How to login and then download a file from aspx web pages with R
I'm trying to automate the download of the Panel Study of Income Dynamics files available on this web page using R. Clicking on any of those files takes the user through to this login/authentication page. After authentication, it's easy to download the files with your web browser. Unfortunately, the httr
code below does not appear to be maintaining the authentication. I have tried inspecting the Headers
in Chrome for the Login.aspx page (as described here), but it doesn't appear to maintain the authentication even when I believe I'm passing in all the correct values. I don't care if it's done with httr
or RCurl
or something else, I'd just like something that works inside R so I don't need to have users of this script have to download the files manually or with some completely separate program. One of my attempts at this is below, but it doesn't work. Any help would be appreciated. Thanks!! :D
require(httr)
values <-
list(
"ctl00$ContentPlaceHolder3$Login1$UserName" = "[email protected]" ,
"ctl00$ContentPlaceHolder3$Login1$Password" = "somepassword" ,
"ctl00$ContentPlaceHolder3$Login1$LoginButton" = "Log In" ,
"_LASTFOCUS" = "" ,
"_EVENTTARGET" = "" ,
"_EVENTARGUMENT" = ""
)
POST( "http://simba.isr.umich.edu/u/Login.aspx?redir=http%3a%2f%2fsimba.isr.umich.edu%2fZips%2fZipMain.aspx" , body = values )
resp <- GET( "http://simba.isr.umich.edu/Zips/GetFile.aspx" , query = list( file = "1053" ) )
Solution 1:
Beside storing the cookie after authentication (see my above comment) there was another problematic point in your solution: the ASP.net site sets a VIEWSTATE
key-value pair in the cookie which is to be reserved in your queries - if you check, you could not even login in your example (the result of the POST
command holds info about how to login, just check it out).

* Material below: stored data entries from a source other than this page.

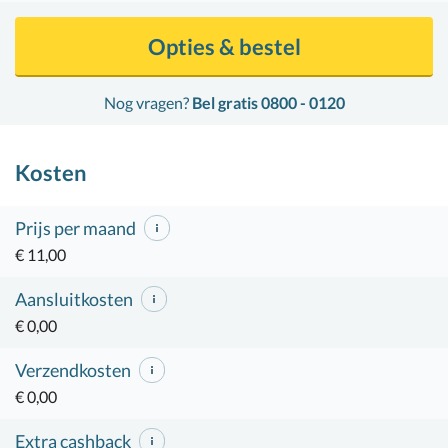
Opties & bestel
Nog vragen?
Bel gratis 0800 - 0120
Kosten
Prijs per maand
€ 11,00
Aansluitkosten
€ 0,00
Verzendkosten
€ 0,00
Extra cashback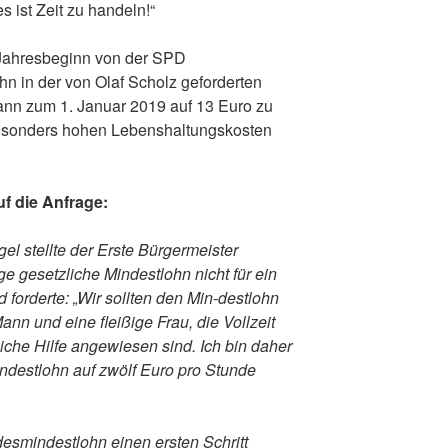
s ist Zeit zu handeln!“
Jahresbeginn von der SPD
n in der von Olaf Scholz geforderten
nn zum 1. Januar 2019 auf 13 Euro zu
esonders hohen Lebenshaltungskosten
uf die Anfrage:
el stellte der Erste Bürgermeister
ige gesetzliche Mindestlohn nicht für ein
 forderte: „Wir sollten den Min-destlohn
ann und eine fleißige Frau, die Vollzeit
tliche Hilfe angewiesen sind. Ich bin daher
ndestlohn auf zwölf Euro pro Stunde
smindestlohn einen ersten Schritt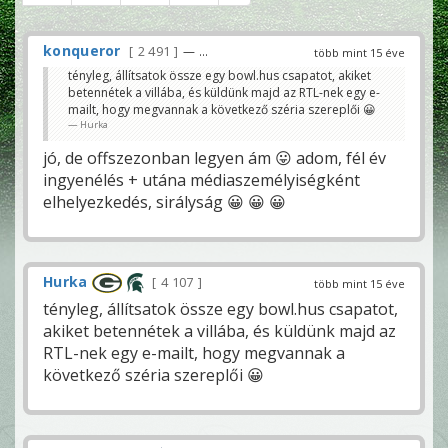
konqueror
2 491
— ...
több mint 15 éve
tényleg, állítsatok össze egy bowl.hus csapatot, akiket
betennétek a villába, és küldünk majd az RTL-nek egy e-
mailt, hogy megvannak a következő széria szereplői 😀
Hurka
jó, de offszezonban legyen ám 😛 adom, fél év
ingyenélés + utána médiaszemélyiségként
elhelyezkedés, sirályság 😀 😀 😀
Hurka
4 107
több mint 15 éve
tényleg, állítsatok össze egy bowl.hus csapatot,
akiket betennétek a villába, és küldünk majd az
RTL-nek egy e-mailt, hogy megvannak a
következő széria szereplői 😀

An outline of a possible solution:
-
Load
RCurl
package:> library(RCurl)
-
Set some handy
curl
options:> curl = getCurlHandle() > curlSetOpt(cookiejar = 'cookies.txt', followlocation = TRUE, autoreferer = TRUE, curl = curl)
-
Load the page for the first time to capture
VIEWSTATE
:> html <- getURL('http://simba.isr.umich.edu/u/Login.aspx', curl = curl)
-
Extract
VIEWSTATE
with a regular expression or any other tool:> viewstate <- as.character(sub('.*id="__VIEWSTATE" value="([0-9a-zA-Z+/=]*).*', '\\1', html))
-
Set the parameters as your username, password and the
VIEWSTATE
:> params <- list( 'ctl00$ContentPlaceHolder3$Login1$UserName' = '<USERNAME>', 'ctl00$ContentPlaceHolder3$Login1$Password' = '<PASSWORD>', 'ctl00$ContentPlaceHolder3$Login1$LoginButton' = 'Log In', '__VIEWSTATE' = viewstate )
-
Log in at last:
> html = postForm('http://simba.isr.umich.edu/u/Login.aspx', .params = params, curl = curl)
Congrats, now you are logged in and
curl
holds the cookie verifying that! -
Verify if you are logged in:
> grepl('Logout', html) [1] TRUE
So you can go ahead and download any file - just be sure to pass
curl = curl
in all your queries.